Parsons says shorter snouts can be interpreted in a couple of ways.

As urban foxes tend to eat garbage or leftover waste from people, which comprises a third of their diet, their shorter snout enables them to have a stronger bite force. This helps them crush through bones and break into packets of food that may be mixed in with the trash. In comparison, the rural foxes have longer, skinnier snouts which gives them a faster bite to help them catch moving prey. 

Parsons adds that urban foxes may have smaller brains because they live in a much smaller home range size, so it doesn’t require as much spatial awareness and memory.

The smaller differences between male and female foxes was something that boggled Parsons’s mind, he says. He suggests that since urban foxes live at a higher density in the city, there might be more mating and less territory holding like you’d see in the countryside, leading to less of a difference between male and females. 

What about foxes in Canada?

Foxes in Canada are not showing domestication syndrome like U.K. foxes are, and Parsons says there could be many reasons to explain why this is the case including that the foxes in Canada and the U.K. come from a different lineage and may not evolve the same way. 

Population density may also play a role: Toronto has a lot of open space compared to Glasgow, meaning foxes can be timid and find hiding places more easily in a Canadian city. 

The cities in the U.K. also have more of an abrupt end compared to Canada, he adds.

→ Data under study:
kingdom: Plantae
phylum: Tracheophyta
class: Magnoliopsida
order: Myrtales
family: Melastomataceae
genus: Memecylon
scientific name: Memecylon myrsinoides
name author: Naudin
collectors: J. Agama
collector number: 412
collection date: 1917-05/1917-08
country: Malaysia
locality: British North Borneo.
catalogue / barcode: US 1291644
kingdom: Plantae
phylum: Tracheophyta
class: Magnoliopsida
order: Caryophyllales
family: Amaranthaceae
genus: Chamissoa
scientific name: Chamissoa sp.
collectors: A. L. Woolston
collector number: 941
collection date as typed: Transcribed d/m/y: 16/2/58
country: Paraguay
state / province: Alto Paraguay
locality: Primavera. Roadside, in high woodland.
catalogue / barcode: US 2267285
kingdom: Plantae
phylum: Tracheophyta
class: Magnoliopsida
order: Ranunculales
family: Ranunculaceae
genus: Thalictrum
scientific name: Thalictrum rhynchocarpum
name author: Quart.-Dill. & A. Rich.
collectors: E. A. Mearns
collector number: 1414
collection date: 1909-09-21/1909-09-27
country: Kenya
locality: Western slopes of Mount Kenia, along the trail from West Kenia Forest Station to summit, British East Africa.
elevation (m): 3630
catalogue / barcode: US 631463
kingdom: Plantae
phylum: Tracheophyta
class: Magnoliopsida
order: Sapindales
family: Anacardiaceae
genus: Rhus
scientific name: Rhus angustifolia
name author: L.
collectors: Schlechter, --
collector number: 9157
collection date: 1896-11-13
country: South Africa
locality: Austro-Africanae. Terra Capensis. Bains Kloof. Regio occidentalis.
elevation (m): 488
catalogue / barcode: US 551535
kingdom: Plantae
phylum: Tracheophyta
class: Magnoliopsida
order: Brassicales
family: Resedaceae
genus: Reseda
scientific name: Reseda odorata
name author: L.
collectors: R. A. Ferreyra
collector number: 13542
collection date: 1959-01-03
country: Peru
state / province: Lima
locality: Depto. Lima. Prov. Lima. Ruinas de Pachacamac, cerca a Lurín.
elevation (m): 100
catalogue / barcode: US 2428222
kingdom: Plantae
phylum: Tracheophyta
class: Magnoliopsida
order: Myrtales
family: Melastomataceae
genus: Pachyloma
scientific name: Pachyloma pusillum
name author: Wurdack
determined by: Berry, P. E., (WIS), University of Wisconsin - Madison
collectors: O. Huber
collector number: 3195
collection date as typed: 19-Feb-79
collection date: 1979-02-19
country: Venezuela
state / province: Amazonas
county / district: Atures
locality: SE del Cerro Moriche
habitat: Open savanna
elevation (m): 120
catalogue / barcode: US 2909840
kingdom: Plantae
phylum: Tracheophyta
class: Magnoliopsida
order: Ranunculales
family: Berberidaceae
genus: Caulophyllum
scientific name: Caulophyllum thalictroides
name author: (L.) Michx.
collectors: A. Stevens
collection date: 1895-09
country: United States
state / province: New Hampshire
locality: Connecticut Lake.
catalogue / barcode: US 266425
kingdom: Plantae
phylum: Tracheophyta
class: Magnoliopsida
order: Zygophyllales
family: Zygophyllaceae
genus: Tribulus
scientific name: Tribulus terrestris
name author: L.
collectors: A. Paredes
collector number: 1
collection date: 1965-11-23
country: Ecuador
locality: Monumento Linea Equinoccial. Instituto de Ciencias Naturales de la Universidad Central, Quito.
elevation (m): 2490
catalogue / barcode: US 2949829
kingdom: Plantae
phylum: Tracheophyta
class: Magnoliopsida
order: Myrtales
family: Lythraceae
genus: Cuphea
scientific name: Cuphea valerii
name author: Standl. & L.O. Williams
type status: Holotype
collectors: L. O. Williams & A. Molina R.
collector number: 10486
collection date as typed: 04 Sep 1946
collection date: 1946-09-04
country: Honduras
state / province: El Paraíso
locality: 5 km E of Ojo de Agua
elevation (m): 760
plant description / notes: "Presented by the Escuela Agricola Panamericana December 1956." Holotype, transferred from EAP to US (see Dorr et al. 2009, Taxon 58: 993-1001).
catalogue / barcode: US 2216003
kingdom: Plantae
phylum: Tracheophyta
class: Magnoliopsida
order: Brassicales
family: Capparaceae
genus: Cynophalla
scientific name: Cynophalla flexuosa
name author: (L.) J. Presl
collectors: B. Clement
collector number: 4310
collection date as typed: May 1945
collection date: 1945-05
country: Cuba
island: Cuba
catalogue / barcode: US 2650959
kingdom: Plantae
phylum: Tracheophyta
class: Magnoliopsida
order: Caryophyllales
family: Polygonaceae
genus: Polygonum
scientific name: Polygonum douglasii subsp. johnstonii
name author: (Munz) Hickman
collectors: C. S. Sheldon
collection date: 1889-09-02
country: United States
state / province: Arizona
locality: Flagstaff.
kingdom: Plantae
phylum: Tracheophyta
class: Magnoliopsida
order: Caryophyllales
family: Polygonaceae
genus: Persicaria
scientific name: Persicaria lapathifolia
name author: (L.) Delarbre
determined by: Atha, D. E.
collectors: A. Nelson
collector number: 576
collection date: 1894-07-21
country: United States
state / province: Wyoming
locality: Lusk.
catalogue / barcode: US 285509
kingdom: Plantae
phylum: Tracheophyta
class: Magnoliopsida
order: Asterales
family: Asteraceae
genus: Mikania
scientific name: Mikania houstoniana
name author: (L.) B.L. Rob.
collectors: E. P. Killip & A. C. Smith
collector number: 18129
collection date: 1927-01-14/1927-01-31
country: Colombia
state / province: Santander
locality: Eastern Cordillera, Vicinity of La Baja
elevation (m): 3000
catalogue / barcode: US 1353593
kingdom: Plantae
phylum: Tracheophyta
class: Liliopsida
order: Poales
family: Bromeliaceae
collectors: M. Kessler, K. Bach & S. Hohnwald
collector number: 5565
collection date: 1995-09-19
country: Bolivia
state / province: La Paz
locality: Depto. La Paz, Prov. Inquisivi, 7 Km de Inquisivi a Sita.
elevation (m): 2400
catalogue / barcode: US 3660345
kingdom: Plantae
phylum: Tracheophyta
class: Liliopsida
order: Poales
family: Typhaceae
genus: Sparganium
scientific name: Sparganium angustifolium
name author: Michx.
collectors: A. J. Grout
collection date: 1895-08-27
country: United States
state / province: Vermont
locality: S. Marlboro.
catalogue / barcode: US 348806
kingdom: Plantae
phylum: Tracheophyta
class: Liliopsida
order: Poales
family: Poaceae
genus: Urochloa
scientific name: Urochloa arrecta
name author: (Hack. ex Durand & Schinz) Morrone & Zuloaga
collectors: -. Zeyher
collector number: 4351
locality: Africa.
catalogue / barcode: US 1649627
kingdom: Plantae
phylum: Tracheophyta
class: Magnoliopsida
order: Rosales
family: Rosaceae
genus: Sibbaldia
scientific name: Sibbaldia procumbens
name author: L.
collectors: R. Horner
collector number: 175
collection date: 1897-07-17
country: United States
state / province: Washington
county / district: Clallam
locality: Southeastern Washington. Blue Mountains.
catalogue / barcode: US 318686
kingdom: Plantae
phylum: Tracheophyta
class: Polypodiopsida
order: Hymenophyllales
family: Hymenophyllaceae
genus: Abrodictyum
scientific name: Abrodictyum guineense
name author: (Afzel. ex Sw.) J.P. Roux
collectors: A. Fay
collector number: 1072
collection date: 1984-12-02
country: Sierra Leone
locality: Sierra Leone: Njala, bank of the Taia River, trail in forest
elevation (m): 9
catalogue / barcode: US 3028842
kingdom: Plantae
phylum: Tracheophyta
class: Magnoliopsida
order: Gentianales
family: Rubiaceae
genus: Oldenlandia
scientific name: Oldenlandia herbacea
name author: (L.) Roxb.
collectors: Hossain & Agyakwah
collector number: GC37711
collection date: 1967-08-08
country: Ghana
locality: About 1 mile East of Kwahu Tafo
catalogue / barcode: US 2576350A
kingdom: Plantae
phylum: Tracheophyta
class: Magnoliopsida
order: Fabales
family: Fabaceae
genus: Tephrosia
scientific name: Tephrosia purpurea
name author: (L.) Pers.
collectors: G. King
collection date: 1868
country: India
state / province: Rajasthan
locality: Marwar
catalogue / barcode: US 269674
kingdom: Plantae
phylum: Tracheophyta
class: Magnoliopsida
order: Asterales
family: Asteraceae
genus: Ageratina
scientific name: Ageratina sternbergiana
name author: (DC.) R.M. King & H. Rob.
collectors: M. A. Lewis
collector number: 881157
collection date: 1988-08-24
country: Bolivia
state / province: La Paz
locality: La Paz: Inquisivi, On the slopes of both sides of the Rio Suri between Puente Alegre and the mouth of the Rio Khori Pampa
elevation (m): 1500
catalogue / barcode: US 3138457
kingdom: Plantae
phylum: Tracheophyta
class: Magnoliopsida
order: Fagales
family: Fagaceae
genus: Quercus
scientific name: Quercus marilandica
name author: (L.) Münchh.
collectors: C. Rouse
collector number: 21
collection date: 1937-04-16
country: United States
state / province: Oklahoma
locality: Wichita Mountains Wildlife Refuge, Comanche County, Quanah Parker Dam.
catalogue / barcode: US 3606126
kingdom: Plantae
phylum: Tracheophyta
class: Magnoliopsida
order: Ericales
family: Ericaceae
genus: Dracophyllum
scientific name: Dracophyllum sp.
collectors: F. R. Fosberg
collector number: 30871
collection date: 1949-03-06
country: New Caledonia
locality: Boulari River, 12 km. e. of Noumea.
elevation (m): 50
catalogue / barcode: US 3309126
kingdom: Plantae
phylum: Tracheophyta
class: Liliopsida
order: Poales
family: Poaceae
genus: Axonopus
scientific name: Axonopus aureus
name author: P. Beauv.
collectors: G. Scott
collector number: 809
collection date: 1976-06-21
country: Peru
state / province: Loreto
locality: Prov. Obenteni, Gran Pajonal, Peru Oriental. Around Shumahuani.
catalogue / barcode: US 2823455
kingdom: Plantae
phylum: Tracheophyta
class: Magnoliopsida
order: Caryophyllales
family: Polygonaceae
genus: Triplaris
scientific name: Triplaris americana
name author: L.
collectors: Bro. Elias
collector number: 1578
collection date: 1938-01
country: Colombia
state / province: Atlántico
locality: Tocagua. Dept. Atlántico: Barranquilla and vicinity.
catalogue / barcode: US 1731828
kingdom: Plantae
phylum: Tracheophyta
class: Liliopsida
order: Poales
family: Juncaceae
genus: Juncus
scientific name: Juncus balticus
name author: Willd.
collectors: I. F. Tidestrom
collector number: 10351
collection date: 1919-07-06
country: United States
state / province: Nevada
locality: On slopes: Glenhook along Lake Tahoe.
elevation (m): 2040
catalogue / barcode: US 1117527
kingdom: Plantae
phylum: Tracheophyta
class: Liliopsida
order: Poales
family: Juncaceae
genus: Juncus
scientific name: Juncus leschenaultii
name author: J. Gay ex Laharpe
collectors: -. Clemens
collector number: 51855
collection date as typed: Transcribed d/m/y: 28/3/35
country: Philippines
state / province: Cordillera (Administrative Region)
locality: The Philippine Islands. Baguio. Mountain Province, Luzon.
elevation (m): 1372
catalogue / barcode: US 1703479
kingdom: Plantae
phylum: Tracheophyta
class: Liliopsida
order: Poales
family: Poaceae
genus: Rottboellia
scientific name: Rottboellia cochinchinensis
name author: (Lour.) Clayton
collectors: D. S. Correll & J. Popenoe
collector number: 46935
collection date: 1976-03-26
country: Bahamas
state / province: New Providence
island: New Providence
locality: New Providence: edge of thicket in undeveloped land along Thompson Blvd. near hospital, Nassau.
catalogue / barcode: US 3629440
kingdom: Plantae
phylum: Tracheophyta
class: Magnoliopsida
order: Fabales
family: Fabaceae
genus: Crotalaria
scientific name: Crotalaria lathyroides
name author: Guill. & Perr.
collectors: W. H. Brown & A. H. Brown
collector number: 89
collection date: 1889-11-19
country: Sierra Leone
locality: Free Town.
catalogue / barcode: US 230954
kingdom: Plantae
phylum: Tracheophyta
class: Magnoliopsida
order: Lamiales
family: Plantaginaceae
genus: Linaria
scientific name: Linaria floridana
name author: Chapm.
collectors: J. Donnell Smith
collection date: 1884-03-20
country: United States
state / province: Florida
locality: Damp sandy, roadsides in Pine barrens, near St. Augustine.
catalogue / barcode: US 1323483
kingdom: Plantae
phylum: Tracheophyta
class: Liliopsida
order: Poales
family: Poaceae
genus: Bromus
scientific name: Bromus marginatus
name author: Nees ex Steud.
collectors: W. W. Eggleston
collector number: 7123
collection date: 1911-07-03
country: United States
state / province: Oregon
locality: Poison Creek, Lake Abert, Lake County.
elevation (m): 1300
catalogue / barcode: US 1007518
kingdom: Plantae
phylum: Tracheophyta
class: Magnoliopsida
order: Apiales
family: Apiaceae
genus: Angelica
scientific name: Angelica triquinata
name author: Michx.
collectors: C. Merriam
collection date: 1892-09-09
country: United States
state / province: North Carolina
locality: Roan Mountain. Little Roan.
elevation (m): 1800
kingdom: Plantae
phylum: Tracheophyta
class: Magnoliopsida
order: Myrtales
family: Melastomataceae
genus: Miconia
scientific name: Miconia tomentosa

→ Your tasks:
1. In the passage about urban foxes, are these statements true? Answer yes or no for each and quote the words of the passage that decide it. (a) Garbage or leftover waste from people makes up a third of an urban fox's diet. (b) Rural foxes have shorter snouts than urban foxes. (c) Foxes in Canada show domestication syndrome, as U.K. foxes do.
2. In one to three sentences, explain why urban foxes may have smaller brains, according to the passage about urban foxes.
3. Repeat the stretch of the passage about urban foxes from "Parsons adds that" through "male and females.".
Rely only on the passage about urban foxes, not on the listing.

→ Answers per task:
1.
(a) Yes: "which comprises a third of their diet"
(b) No: "the rural foxes have longer, skinnier snouts"
(c) No: "Foxes in Canada are not showing domestication syndrome like U.K. foxes are"

2. Urban foxes live in a much smaller home range. A small range doesn't require as much spatial awareness and memory.

3.
Parsons adds that urban foxes may have smaller brains because they live in a much smaller home range size, so it doesn’t require as much spatial awareness and memory.

The smaller differences between male and female foxes was something that boggled Parsons’s mind, he says. He suggests that since urban foxes live at a higher density in the city, there might be more mating and less territory holding like you’d see in the countryside, leading to less of a difference between male and females.